◆ **PROBLEM**
Give the entries again exactly. Skip the pictures.
===
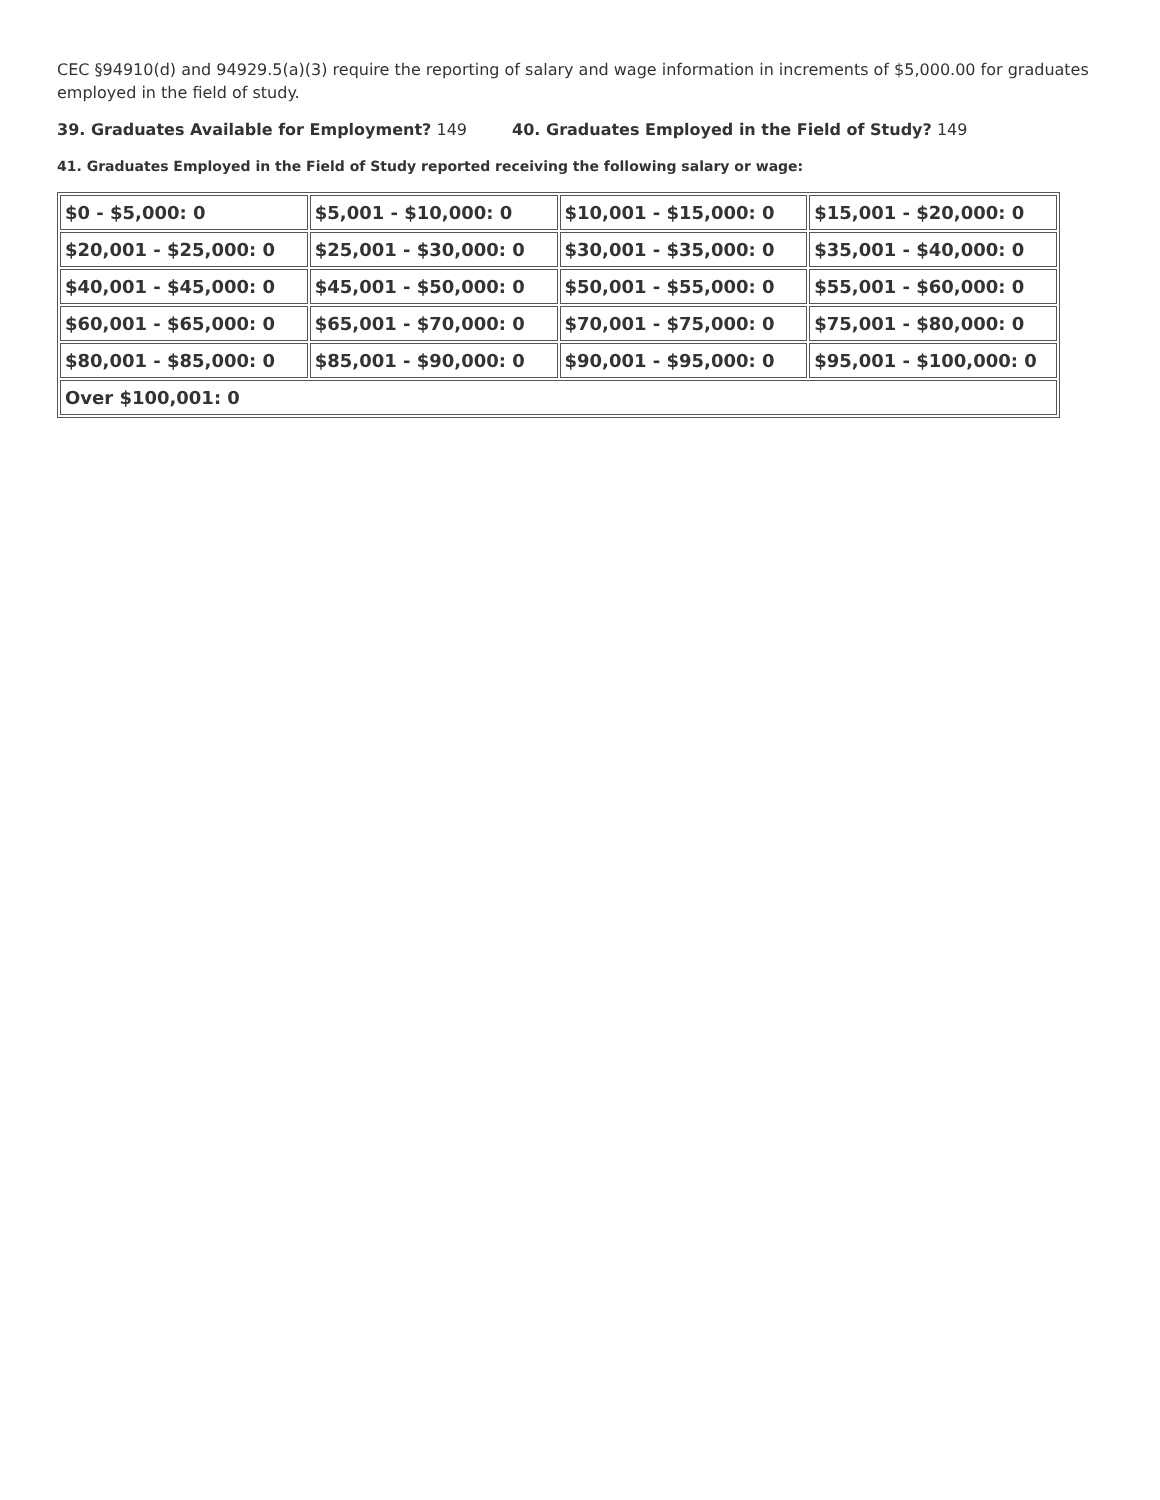CEC §94910(d) and 94929.5(a)(3) require the reporting of salary and wage information in increments of $5,000.00 for graduates employed in the field of study.
39. Graduates Available for Employment? 149 40. Graduates Employed in the Field of Study? 149
41. Graduates Employed in the Field of Study reported receiving the following salary or wage:
| $0 - $5,000: 0 | $5,001 - $10,000: 0 | $10,001 - $15,000: 0 | $15,001 - $20,000: 0 |
| $20,001 - $25,000: 0 | $25,001 - $30,000: 0 | $30,001 - $35,000: 0 | $35,001 - $40,000: 0 |
| $40,001 - $45,000: 0 | $45,001 - $50,000: 0 | $50,001 - $55,000: 0 | $55,001 - $60,000: 0 |
| $60,001 - $65,000: 0 | $65,001 - $70,000: 0 | $70,001 - $75,000: 0 | $75,001 - $80,000: 0 |
| $80,001 - $85,000: 0 | $85,001 - $90,000: 0 | $90,001 - $95,000: 0 | $95,001 - $100,000: 0 |
| Over $100,001: 0 | | | |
===
◆ **RESPONSE TO THIS TASK**
CEC §94910(d) and 94929.5(a)(3) require the reporting of salary and wage information in increments of $5,000.00 for graduates employed in the field of study.
39. Graduates Available for Employment? 149 40. Graduates Employed in the Field of Study? 149
41. Graduates Employed in the Field of Study reported receiving the following salary or wage:
| $0 - $5,000: 0 | $5,001 - $10,000: 0 | $10,001 - $15,000: 0 | $15,001 - $20,000: 0 |
| $20,001 - $25,000: 0 | $25,001 - $30,000: 0 | $30,001 - $35,000: 0 | $35,001 - $40,000: 0 |
| $40,001 - $45,000: 0 | $45,001 - $50,000: 0 | $50,001 - $55,000: 0 | $55,001 - $60,000: 0 |
| $60,001 - $65,000: 0 | $65,001 - $70,000: 0 | $70,001 - $75,000: 0 | $75,001 - $80,000: 0 |
| $80,001 - $85,000: 0 | $85,001 - $90,000: 0 | $90,001 - $95,000: 0 | $95,001 - $100,000: 0 |
| Over $100,001: 0 | | | |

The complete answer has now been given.